Dynamics of single-domain magnetic particles at elevated temperatures

TL;DR

This paper derives a stochastic differential equation for single-domain magnetic particles that captures temperature-dependent dynamics, including diffusion behaviors in ferromagnetic and paramagnetic states, validated by simulations.

Contribution

It introduces a comprehensive stochastic macrospin model that describes magnetic particle dynamics across all temperatures, extending existing deterministic theories.

Findings

Diffusion is angular and increases linearly with temperature before saturating at T_c.

Diffusion in macrospin magnitude increases sharply near T_c.

Model agrees well with atomistic simulations across temperature regimes.

Abstract

A stochastic differential equation that describes the dynamics of single-domain magnetic particles at any temperature is derived using a classical formalism.

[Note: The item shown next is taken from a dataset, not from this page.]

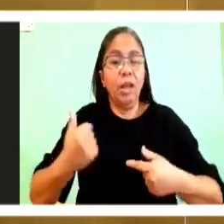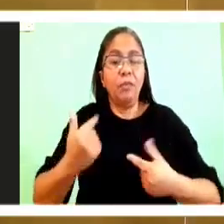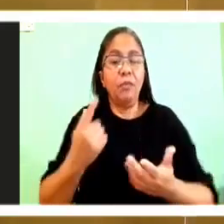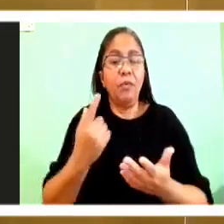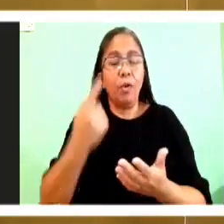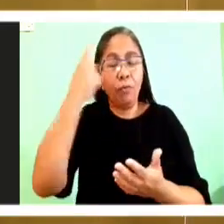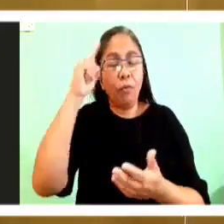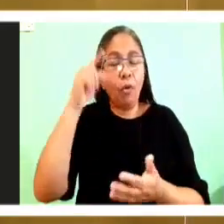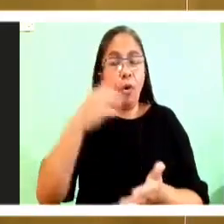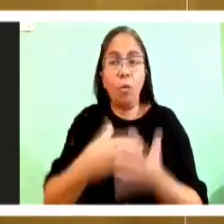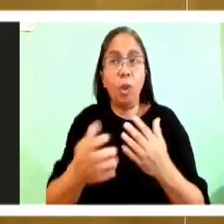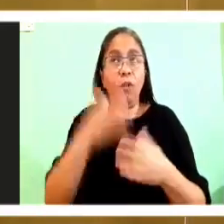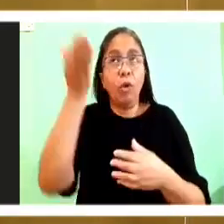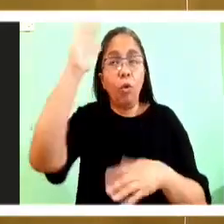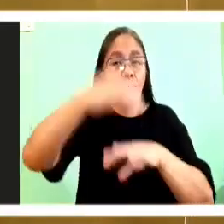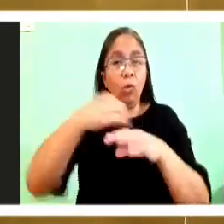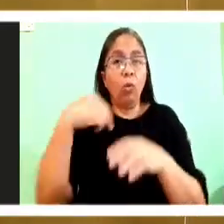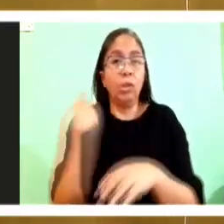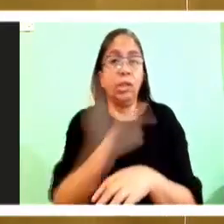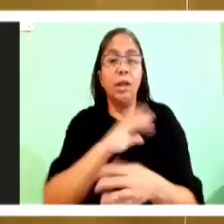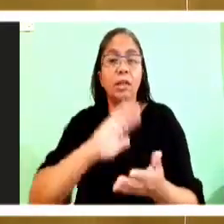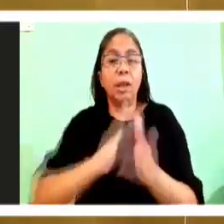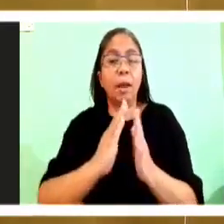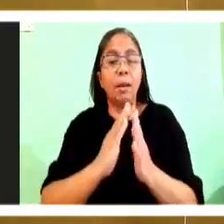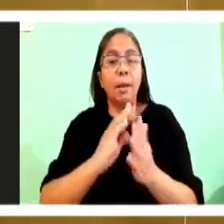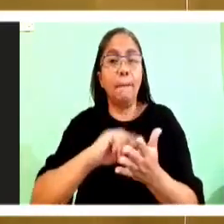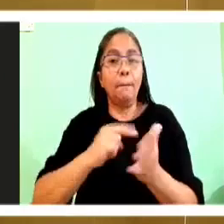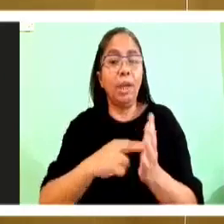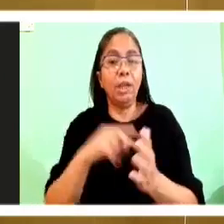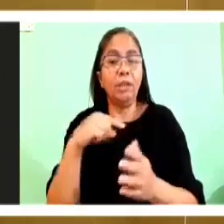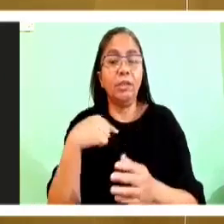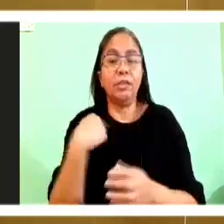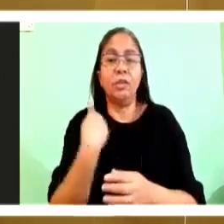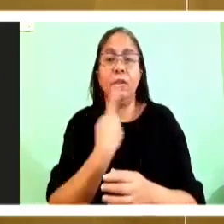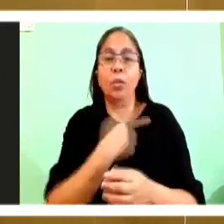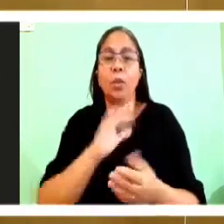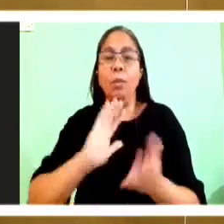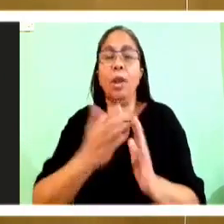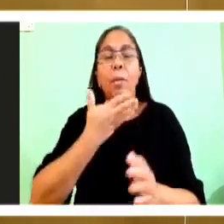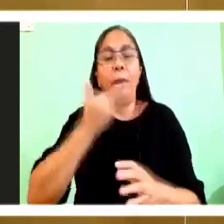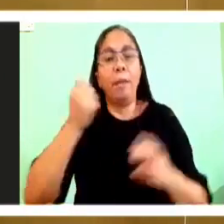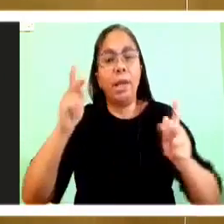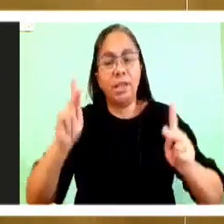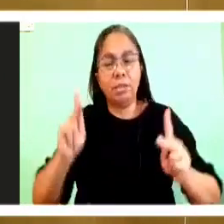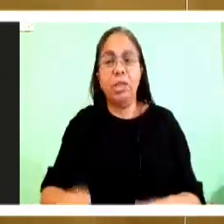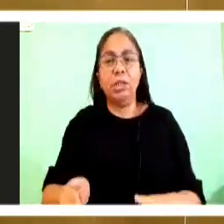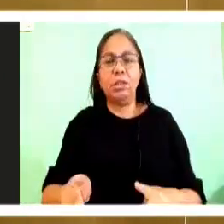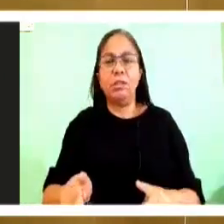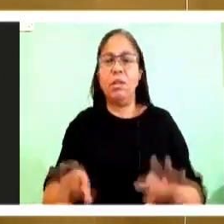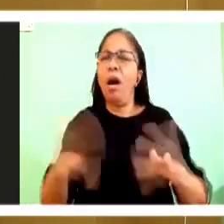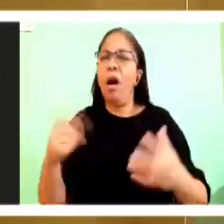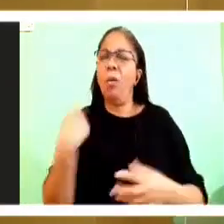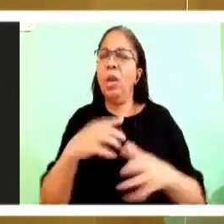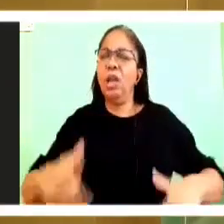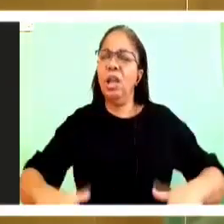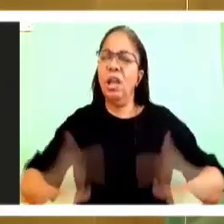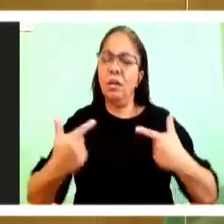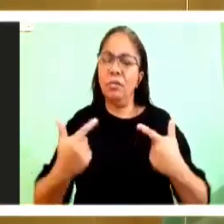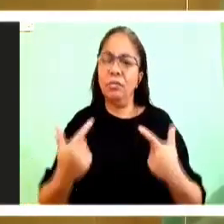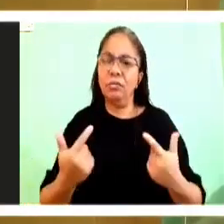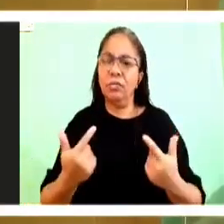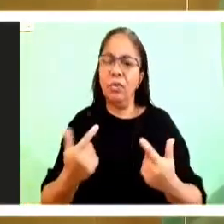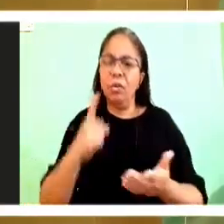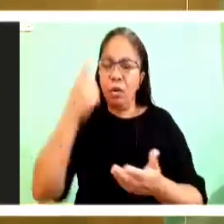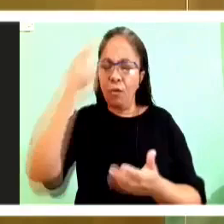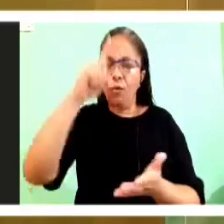version of ourselves. And how do we live by our vocation? Well like Peter like Isaiah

The deterministic terms recover existing theory and the stochastic process takes the form of a mean-reverting random walk. In the ferromagnetic state diffusion is predominantly angular and the relevant diffusion coefficient increases linearly with temperature before saturating at the Curie point ($T_c$). Diffusion in the macrospin magnitude, while vanishingly small at room temperature, increases sharply as the system approaches $T_c$. Beyond $T_c$, in the paramagnetic state, diffusion becomes isotropic and independent of temperature. The stochastic macrospin model agrees well with atomistic simulations.